Trade unions have historically taken up issues outside the economic and working conditions of their members.

Catalan solidarity

We have seen unions in Catalan call a general strike to protest the repression of the Spanish state against people taking part in the referendum on independence. Catalonians were beaten and bloodied as they attempted to cast their ballots. Polling stations were shut down. Activists were arrested. Some unions had positions supporting independence, others did not, but most all of them joined together and participated in a work stoppage taking on the brutality and anti-democratic attacks of the government in Madrid.

This working class solidarity in support of a people’s right to self determination is critical. Recently a meeting took place in Montreal at which unions such as the Canadian Union of Postal Workers took part in initiating a campaign in support of self determination of Catalan. Other unions should take this up as well.


Recently members of the United Steelworkers in Toronto took part in a rally protesting an alt-right demonstration that gathered at city hall square intending to march through the city. It drew the Golden Dawn, the Northern Alliance, the Proud Boys and other neo-Nazis. They held placards which said, “No to Globalism, No to Communism, No to Feminism, No to Islamism” and “LGBT Agenda at War with Free Speech.” They were spewing hate and actively provoking counter protesters.

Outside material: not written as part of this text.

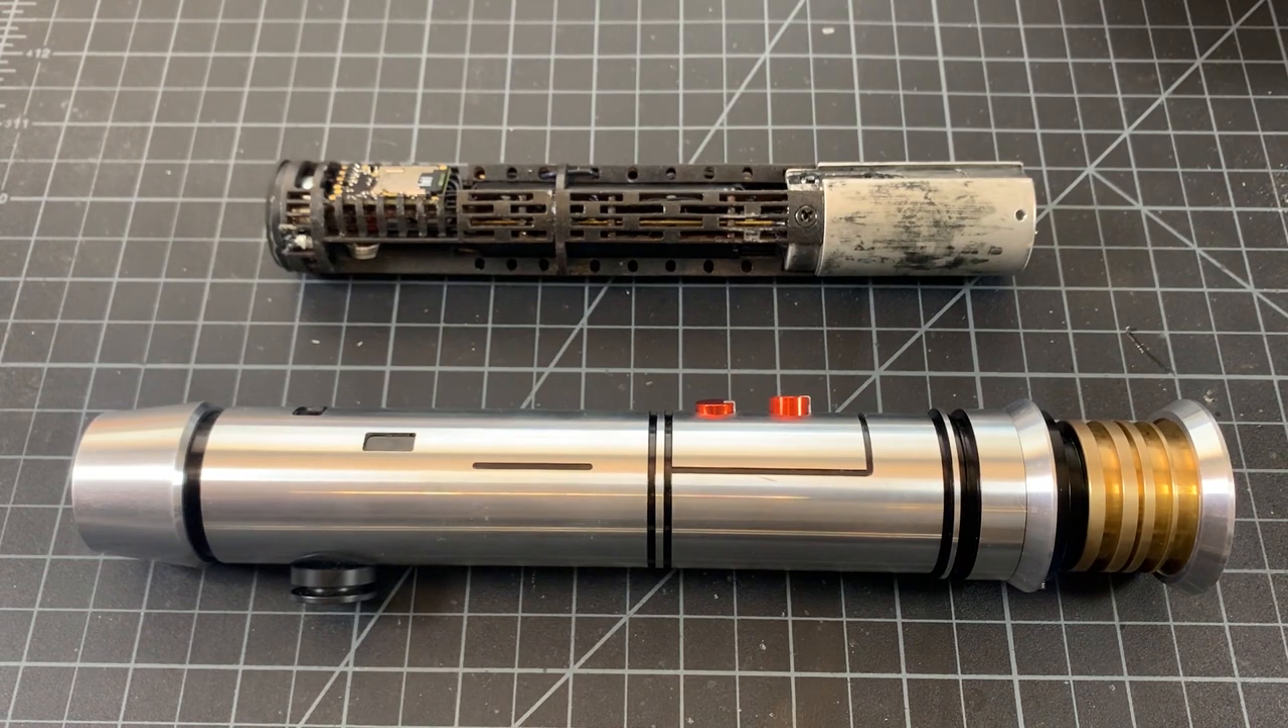So, with the install steps completed, in addition to a hilt, we now have a fully removable chassis, complete with electronics.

A member of the union was at the event supporting the rightwing demonstration called under the guise of being anti-Trudeau (signs called out “Jihadi Justin” objecting to the compensation given to Omar Khadr). He sent a letter to his local objecting to USW flags being present and arguing that the union should not be taking this type of political stance. The racist and Islamophobic nature of the event was pointed out in a response to him and the union will continue to take an active role in confronting racists and bigots.

It is not lost on the alt-right that unions representing the organized working class bring a lot of social weight to a struggle, and they do not want labour to be an active participant in opposing their right wing ideology.

Building from below

If you look at other struggles the role of labour was very significant. In the anti-war movement it was a step by step process building a consensus against the war. Activists brought resolutions first to local labour councils where the issue was debated, and one council after another took a position against the war. This then moved on to union conventions where once again discussions took place on the floor and motions were passed. The next step was to move on to provincial federations of labour across the country and then the Canadian Labour Congress. All the while groups such as Trade Unionists Against the War were actively engaging rank and file members broadening the understanding of the issues at stake and became actively involved in the debates. These groups built union contingents in the anti-war demonstrations. It was also union locals that put resolutions forward to the federal New Democratic Party along with riding associations which led to the party taking an anti-war position. This process was extremely important in building a broad anti-war movement in this country.

Trade unions must continue to play a role in the political struggles that working class people are dealing with every day of our lives. We must not allow those who are opposed to a just and better world for all to pressure our unions into silence on such critical issues.